La ville du Cap a enregistré une quatrième baisse trimestrielle consécutive de la criminalité grave, marquant un changement notable dans le paysage sécuritaire de la ville. La réduction comprend une baisse des taux de meurtres dans les six zones de police où les agents du Plan d'avancement de l'application de la loi (LEAP) de la ville collaborent avec le Service de police sud-africain (SAPS). Le membre du comité maire pour la sécurité et la sûreté, JP Smith, a exprimé un optimisme prudent à propos de la tendance, bien qu'il ait souligné que la violence extrême et l'extorsion continuaient à représenter des menaces significatives dans certaines parties de la région métropolitaine.
La baisse des meurtres semble être liée à une allocation accrue de ressources vers les points chauds de la criminalité par la ville et le gouvernement du Cap occidental depuis la fin de 2024. Smith a souligné que l'accent mis sur ces zones, combiné à la mise en œuvre d'une initiative de police des points chauds dans des quartiers tels que Gugulethu, Nyanga et Delft, a contribué à la réduction observée. Il a souligné l'efficacité des stratégies de police axées sur les données et l'intégration de la technologie dans les efforts de prévention du crime, notant que ces mesures ont donné des résultats tangibles. Malgré la tendance globale positive, Smith a averti que la situation reste grave dans des communautés spécifiques.
Il a souligné l'influence des invasions foncières et de la prolifération des colonies informelles comme facteurs exacerbant le problème.

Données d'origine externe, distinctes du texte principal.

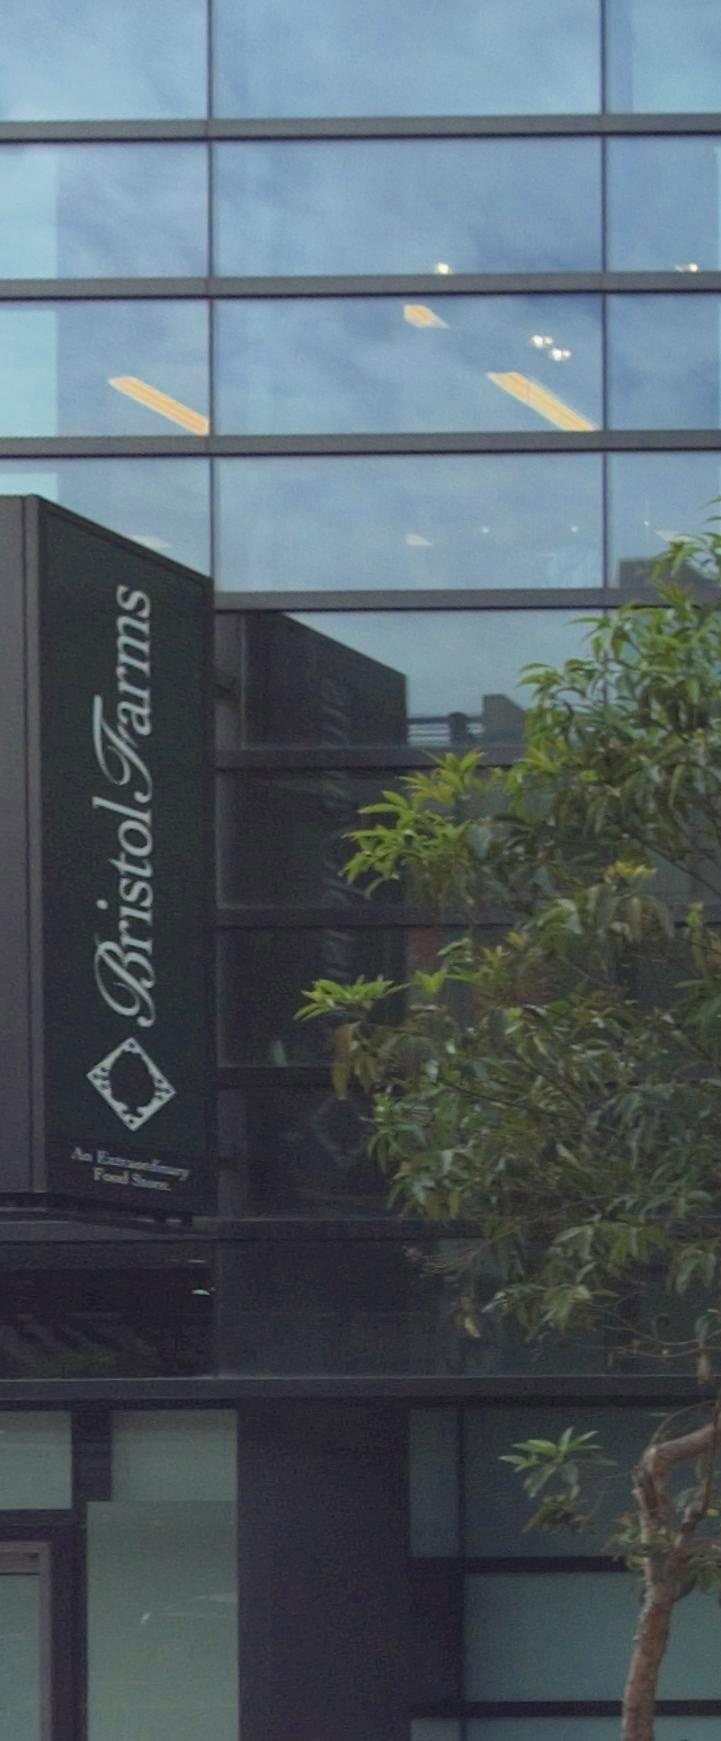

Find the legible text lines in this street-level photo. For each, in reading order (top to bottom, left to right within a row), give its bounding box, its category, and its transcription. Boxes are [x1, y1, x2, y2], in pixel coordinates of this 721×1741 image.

[82, 573, 169, 1017] BusinessName: Bristol Farms
[90, 1165, 107, 1184] None: F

Ces conditions, a-t-il expliqué, ont créé des environnements où les meurtres liés à l'extorsion prospèrent, indiquant une interaction complexe de problèmes socio-économiques et d'activités criminelles.
Les agents ont également saisi 65 armes à feu, 33 armes d'imitation et 797 cartouches de munitions. Plus de 25 000 unités de drogues illégales ont été confisquées, montrant l'ampleur des initiatives antidrogue de la ville. Smith a félicité les services d'application des lois pour leurs rôles à multiples facettes, qui vont au-delà de la police traditionnelle pour inclure l'application des lois et le contrôle du trafic.
Cette baisse, qui s'étend sur plusieurs trimestres, reflète l'effet cumulatif de l'allocation stratégique des ressources et des améliorations opérationnelles. Cependant, la question persistante de l'extorsion reste une préoccupation pressante. Smith a noté que malgré la volonté de la ville de coopérer avec le SAPS dans le démantèlement des réseaux du crime organisé, de tels efforts ne se sont pas encore matérialisés. Le manque de progrès souligne les tensions en cours entre les autorités locales et les forces de l'ordre nationales concernant les responsabilités juridictionnelles et les pouvoirs d'enquête.
La violence armée est évidente, avec 663 meurtres impliquant des armes à feu, soulignant la gravité du problème. Les conflits de gangs, en particulier sur les Cape Flats, représentent 217 de ces meurtres, avec d'autres incidents résultant de bagarres, de représailles et d'actions de vigilance. Le ministre de la police par intérim, Firoz Cachalia, a reconnu les défis posés par les groupes criminels organisés opérant avec précision et sophistication.
Il a souligné la nécessité de poursuivre le maintien de l'ordre par le renseignement et de renforcer la collaboration entre les agences, tout en appelant à des réformes sociales plus larges pour résoudre les problèmes sociétaux sous-jacents.